=== Text shown ===
*** Begin section ***

It has also been known to provide multiple necked-in containers which have a plurality of circumferential ribs as taught by U.S. Pat. Nos. 3,995,572; 4,519,232; 4,693,018 and 4,732,027. U.S. Pat. No. 4,527,412 discloses a method for forming an aerosol container which has a domed restricted neck opening. According to that patent multiple forming steps create the dome on a welded tubular container. U.S. Pat. No. 4,774,839 discloses a method and apparatus for necking of container walls in a plurality of stages in order to produce a smooth neck configuration which has a straight angularly disposed necked-in portion separating curved portions between the neck, the cylindrical sidewall and an outwardly directed flange on the reduced diameter end of the container. U.S. Pat. No. 5,355,710 discloses several different modes for forming uniquely configured necked-in containers having curvilinearly curved sections.

A problem that sometimes arises in die necking metal cans, and especially cans made of thin gauge hard temper metal, which is die necked for two or more inches of can height, is that high friction between the necking tools and the necked in portion of the can may result in sticking of the can in the tools. It is sometimes difficult to strip from the can body the tools, and the can body may be damaged during forming and/or stripping. The portion of the can being necked is under compression by the die when the can is fully engaged in the die. The compressive forces between the die and the can may be greater than the stripping force of compressed air acting on the bottom of the can. The stripping air, which is introduced into the can during necking, acts against the bottom wall of the can 2-3 inches in diameter) and may not produce sufficient force to strip the can from the necking die.

*** End section ***

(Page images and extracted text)
*** Begin section ***

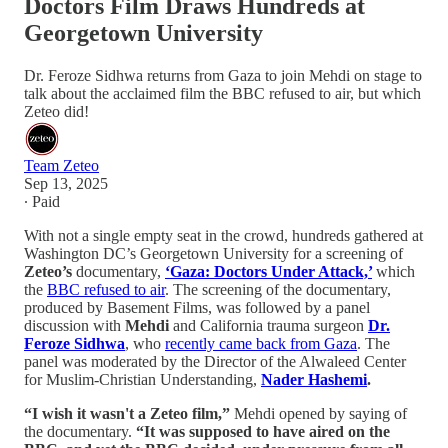
Doctors Film Draws Hundreds at
Georgetown University
Dr. Feroze Sidhwa returns from Gaza to join Mehdi on stage to
talk about the acclaimed film the BBC refused to air, but which
Zeteo did!
Team Zeteo
Sep 13, 2025
∙ Paid
With not a single empty seat in the crowd, hundreds gathered at
Washington DC’s Georgetown University for a screening of
Zeteo’s
documentary,
‘Gaza: Doctors Under Attack,’
which
the
BBC refused to air
. The screening of the documentary,
produced by Basement Films, was followed by a panel
discussion with
Mehdi
and California trauma surgeon
Dr.
Feroze Sidhwa
, who
recently came back from Gaza
. The
panel was moderated by the Director of the Alwaleed Center
for Muslim-Christian Understanding,
Nader Hashemi
.
“I wish it wasn't a Zeteo film,”
Mehdi opened by saying of
the documentary.
“It was supposed to have aired on the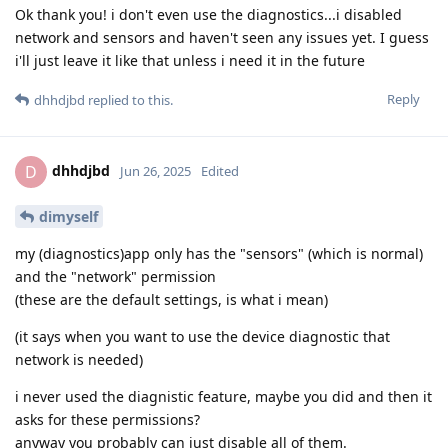
Ok thank you! i don't even use the diagnostics...i disabled
network and sensors and haven't seen any issues yet. I guess
i'll just leave it like that unless i need it in the future
Reply
dhhdjbd
replied to this.
dhhdjbd
D
Jun 26, 2025
Edited
dimyself
my (diagnostics)app only has the "sensors" (which is normal)
and the "network" permission
(these are the default settings, is what i mean)
(it says when you want to use the device diagnostic that
network is needed)
i never used the diagnistic feature, maybe you did and then it
asks for these permissions?
anyway you probably can just disable all of them.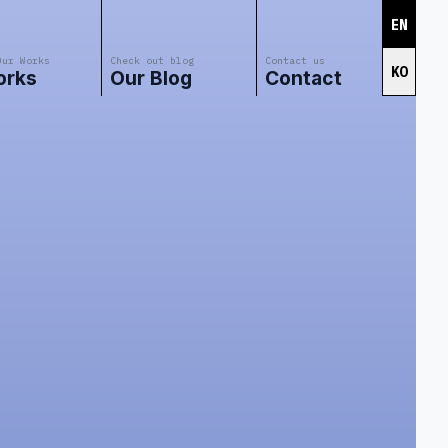
EN
Our Works
Check out blog
Contact us
KO
orks
Our Blog
Contact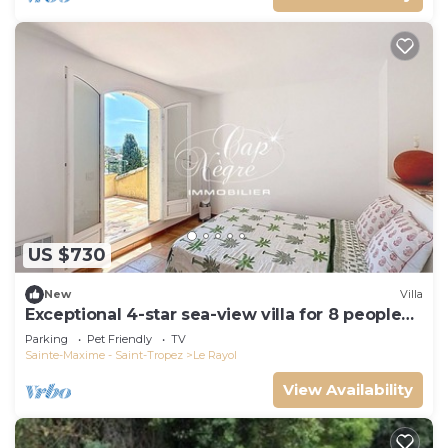
US $730
New
Villa
Exceptional 4-star sea-view villa for 8 people
150m from Le Rayol beach
Parking
Pet Friendly
TV
Sainte-Maxime - Saint-Tropez
Le Rayol
View Availability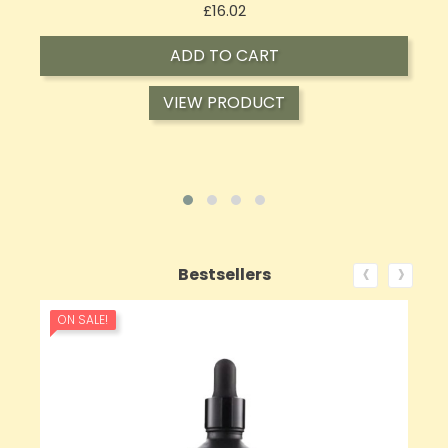
Price
£17.74
ADD TO CART
VIEW PRODUCT
‹
›
Bestsellers
ON SALE!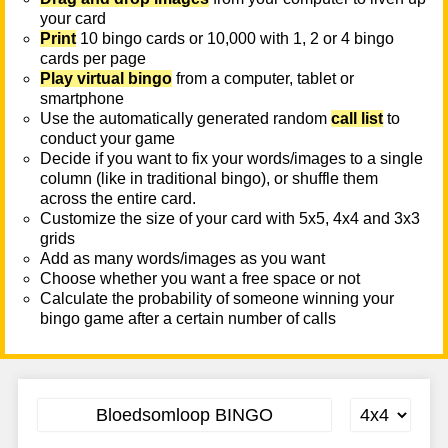
your card
Print
10 bingo cards or 10,000 with 1, 2 or 4 bingo
cards per page
Play virtual bingo
from a computer, tablet or
smartphone
Use the automatically generated random
call list
to
conduct your game
Decide if you want to fix your words/images to a single
column (like in traditional bingo), or shuffle them
across the entire card.
Customize the size of your card with 5x5, 4x4 and 3x3
grids
Add as many words/images as you want
Choose whether you want a free space or not
Calculate the probability of someone winning your
bingo game after a certain number of calls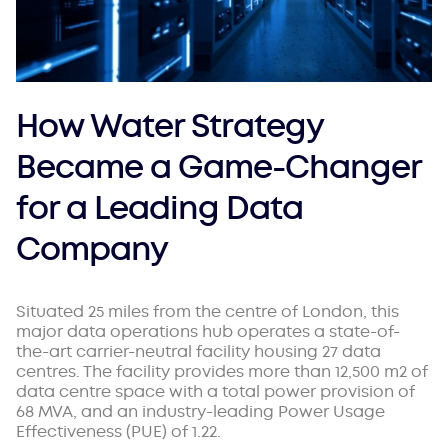
How Water Strategy
Became a Game-Changer
for a Leading Data
Company
Situated 25 miles from the centre of London, this
major data operations hub operates a state-of-
the-art carrier-neutral facility housing 27 data
centres. The facility provides more than 12,500 m2 of
data centre space with a total power provision of
68 MVA, and an industry-leading Power Usage
Effectiveness (PUE) of 1.22.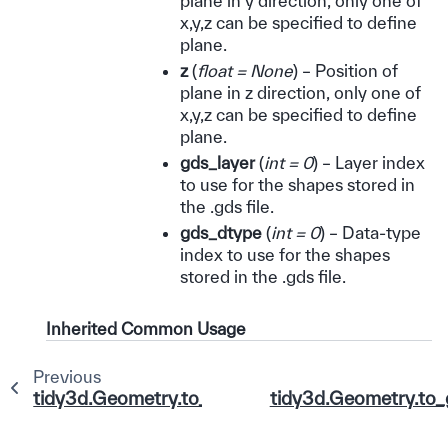
plane in y direction, only one of
x,y,z can be specified to define
plane.
z
(
float = None
) – Position of
plane in z direction, only one of
x,y,z can be specified to define
plane.
gds_layer
(
int = 0
) – Layer index
to use for the shapes stored in
the .gds file.
gds_dtype
(
int = 0
) – Data-type
index to use for the shapes
stored in the .gds file.
Inherited Common Usage
Previous
tidy3d.Geometry.to_gds_file
tidy3d.Geometry.to_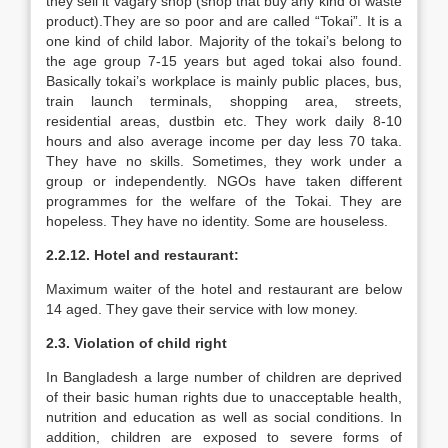
they sell it vagary shop (shop that buy any kind of waste
product).They are so poor and are called “Tokai”. It is a
one kind of child labor. Majority of the tokai’s belong to
the age group 7-15 years but aged tokai also found.
Basically tokai’s workplace is mainly public places, bus,
train launch terminals, shopping area, streets,
residential areas, dustbin etc. They work daily 8-10
hours and also average income per day less 70 taka.
They have no skills. Sometimes, they work under a
group or independently. NGOs have taken different
programmes for the welfare of the Tokai. They are
hopeless. They have no identity. Some are houseless.
2.2.12. Hotel and restaurant:
Maximum waiter of the hotel and restaurant are below
14 aged. They gave their service with low money.
2.3. Violation of child right
In Bangladesh a large number of children are deprived
of their basic human rights due to unacceptable health,
nutrition and education as well as social conditions. In
addition, children are exposed to severe forms of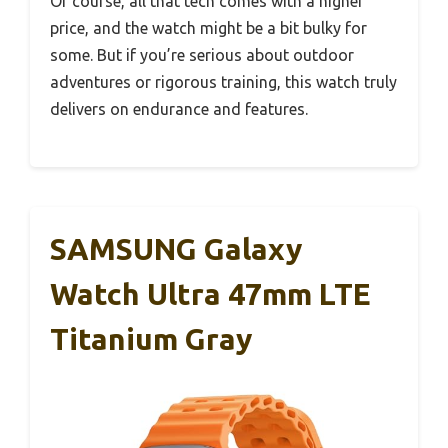
Of course, all that tech comes with a higher
price, and the watch might be a bit bulky for
some. But if you’re serious about outdoor
adventures or rigorous training, this watch truly
delivers on endurance and features.
SAMSUNG Galaxy
Watch Ultra 47mm LTE
Titanium Gray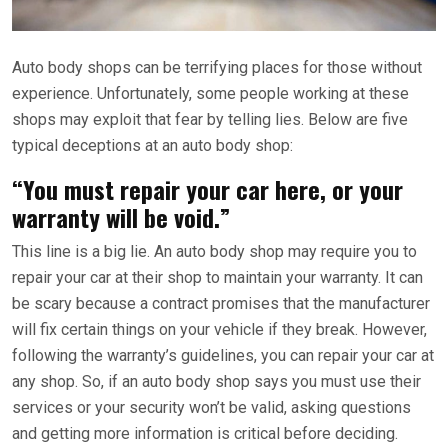
Auto body shops can be terrifying places for those without
experience. Unfortunately, some people working at these
shops may exploit that fear by telling lies. Below are five
typical deceptions at an auto body shop:
“You must repair your car here, or your
warranty will be void.”
This line is a big lie. An auto body shop may require you to
repair your car at their shop to maintain your warranty. It can
be scary because a contract promises that the manufacturer
will fix certain things on your vehicle if they break. However,
following the warranty’s guidelines, you can repair your car at
any shop. So, if an auto body shop says you must use their
services or your security won’t be valid, asking questions
and getting more information is critical before deciding.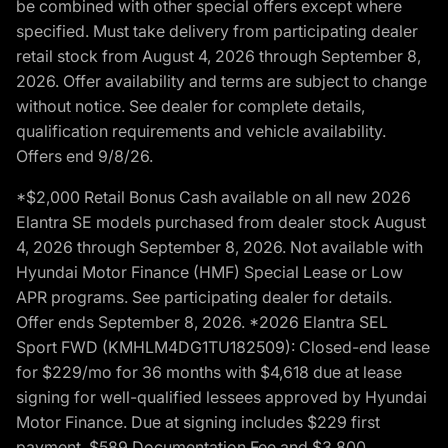
be combined with other special offers except where
specified. Must take delivery from participating dealer
retail stock from August 4, 2026 through September 8,
2026. Offer availability and terms are subject to change
without notice. See dealer for complete details,
qualification requirements and vehicle availability.
Offers end 9/8/26.
*$2,000 Retail Bonus Cash available on all new 2026
Elantra SE models purchased from dealer stock August
4, 2026 through September 8, 2026. Not available with
Hyundai Motor Finance (HMF) Special Lease or Low
APR programs. See participating dealer for details.
Offer ends September 8, 2026. *2026 Elantra SEL
Sport FWD (KMHLM4DG1TU182509): Closed-end lease
for $229/mo for 36 months with $4,618 due at lease
signing for well-qualified lessees approved by Hyundai
Motor Finance. Due at signing includes $229 first
payment, $589 Documentation Fee and $3,800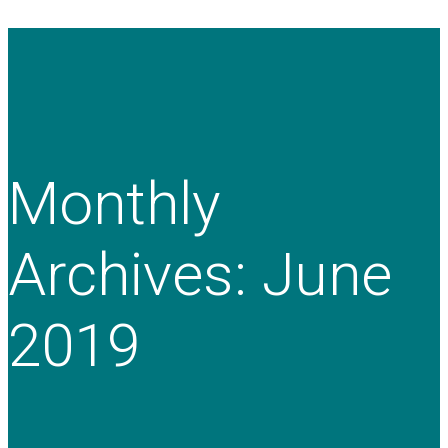
Monthly
Archives: June
2019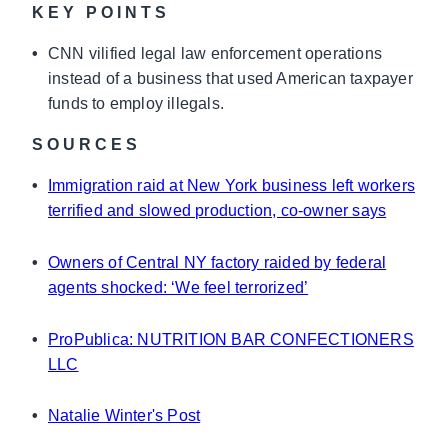
KEY POINTS
•
CNN vilified legal law enforcement operations
instead of a business that used American taxpayer
funds to employ illegals.
SOURCES
•
Immigration raid at New York business left workers
terrified and slowed production, co-owner says
•
Owners of Central NY factory raided by federal
agents shocked: ‘We feel terrorized’
•
ProPublica: NUTRITION BAR CONFECTIONERS
LLC
•
Natalie Winter's Post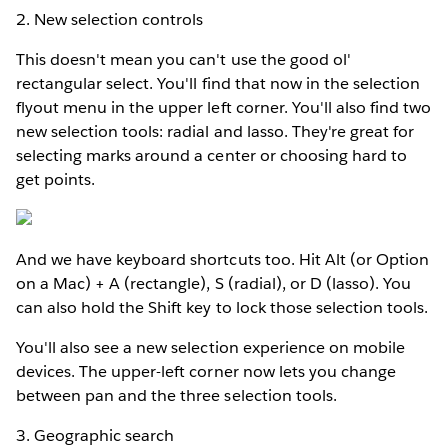
2. New selection controls
This doesn't mean you can't use the good ol'
rectangular select. You'll find that now in the selection
flyout menu in the upper left corner. You'll also find two
new selection tools: radial and lasso. They're great for
selecting marks around a center or choosing hard to
get points.
And we have keyboard shortcuts too. Hit Alt (or Option
on a Mac) + A (rectangle), S (radial), or D (lasso). You
can also hold the Shift key to lock those selection tools.
You'll also see a new selection experience on mobile
devices. The upper-left corner now lets you change
between pan and the three selection tools.
3. Geographic search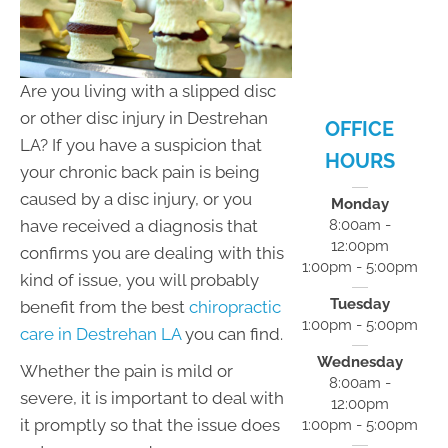
- 5:00pm
F:
8:00am -
12:00pm
S:
Closed
Are you living with a slipped disc
S:
Closed
or other disc injury in Destrehan
OFFICE
LA? If you have a suspicion that
HOURS
your chronic back pain is being
caused by a disc injury, or you
Monday
have received a diagnosis that
8:00am -
12:00pm
confirms you are dealing with this
1:00pm - 5:00pm
kind of issue, you will probably
Tuesday
benefit from the best
chiropractic
1:00pm - 5:00pm
care in Destrehan LA
you can find.
Wednesday
Whether the pain is mild or
8:00am -
severe, it is important to deal with
12:00pm
it promptly so that the issue does
1:00pm - 5:00pm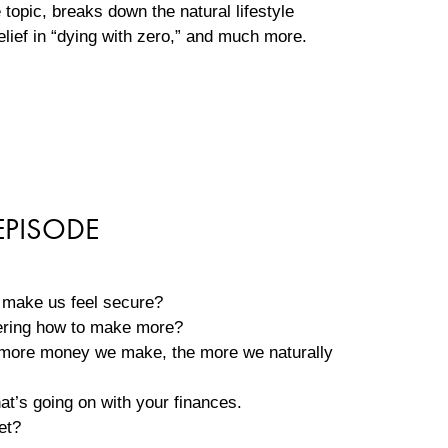
topic, breaks down the natural lifestyle
elief in “dying with zero,” and much more.
EPISODE
l make us feel secure?
ering how to make more?
he more money we make, the more we naturally
at’s going on with your finances.
get?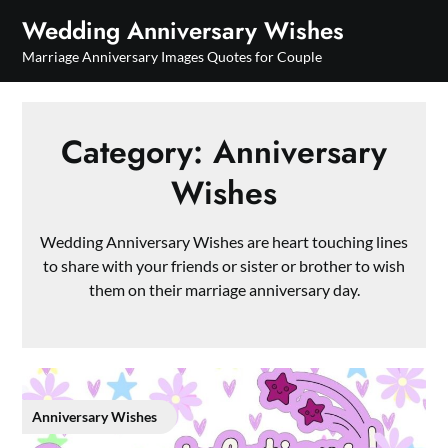
Skip
Wedding Anniversary Wishes
to
Marriage Anniversary Images Quotes for Couple
content
Category:
Anniversary
Wishes
Wedding Anniversary Wishes are heart touching lines
to share with your friends or sister or brother to wish
them on their marriage anniversary day.
Anniversary Wishes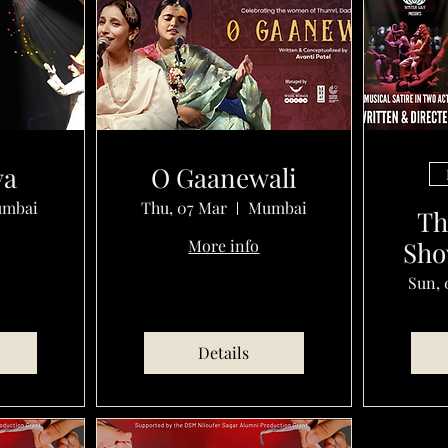
ya
O Gaanewali
mbai
Thu, 07 Mar
Mumbai
Th
More info
Sho
Sun, 
Details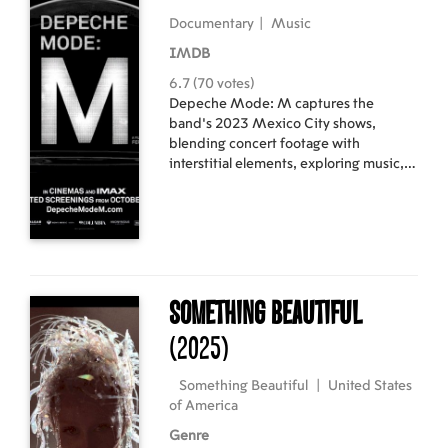
Documentary
|
Music
IMDB
6.7 (70 votes)
Depeche Mode: M captures the
band's 2023 Mexico City shows,
blending concert footage with
interstitial elements, exploring music,
mortality, and Mexican culture's
relationship with death.
Something Beautiful
(2025)
Something Beautiful
|
United States
of America
Genre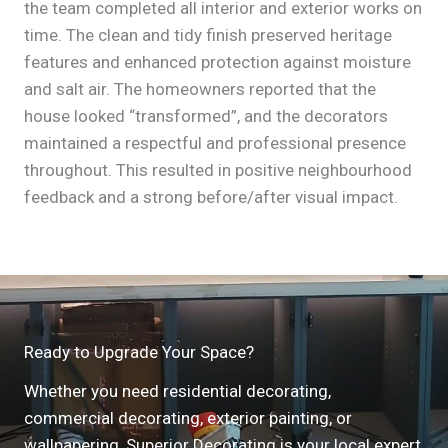
the team completed all interior and exterior works on
time. The clean and tidy finish preserved heritage
features and enhanced protection against moisture
and salt air. The homeowners reported that the
house looked “transformed”, and the decorators
maintained a respectful and professional presence
throughout. This resulted in positive neighbourhood
feedback and a strong before/after visual impact.
Ready to Upgrade Your Space?
Whether you need residential decorating,
commercial decorating, exterior painting, or
wallpapering, Superior Decorating is your local expert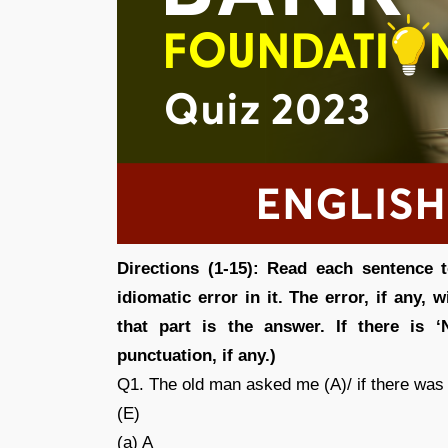
Directions (1-15): Read each sentence 
idiomatic error in it. The error, if any,
that part is the answer. If there is ‘
punctuation, if any.)
Q1. The old man asked me (A)/ if there was 
(E)
(a) A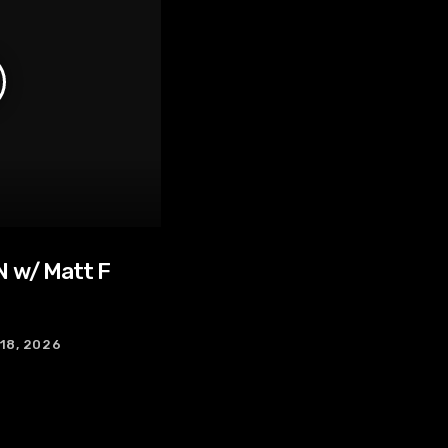
 w/ Matt F
 18, 2026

*** End section ***

=== Brief 1 ===
According to the can necking text, what does U.S. Pat. No. 4,527,412 disclose?
=== Brief 2 ===
List every U.S. patent number cited in the can necking text.
=== Brief 3 ===
Print the passage of the can necking text from "A problem that" up to and including "the necking die.".

=== Expected answer 1 ===
A method for forming an aerosol container which has a domed restricted neck opening.

=== Expected answer 2 ===
3,995,572; 4,519,232; 4,693,018; 4,732,027; 4,527,412; 4,774,839; 5,355,710

=== Expected answer 3 ===
A problem that sometimes arises in die necking metal cans, and especially cans made of thin gauge hard temper metal, which is die necked for two or more inches of can height, is that high friction between the necking tools and the necked in portion of the can may result in sticking of the can in the tools. It is sometimes difficult to strip from the can body the tools, and the can body may be damaged during forming and/or stripping. The portion of the can being necked is under compression by the die when the can is fully engaged in the die. The compressive forces between the die and the can may be greater than the stripping force of compressed air acting on the bottom of the can. The stripping air, which is introduced into the can during necking, acts against the bottom wall of the can 2-3 inches in diameter) and may not produce sufficient force to strip the can from the necking die.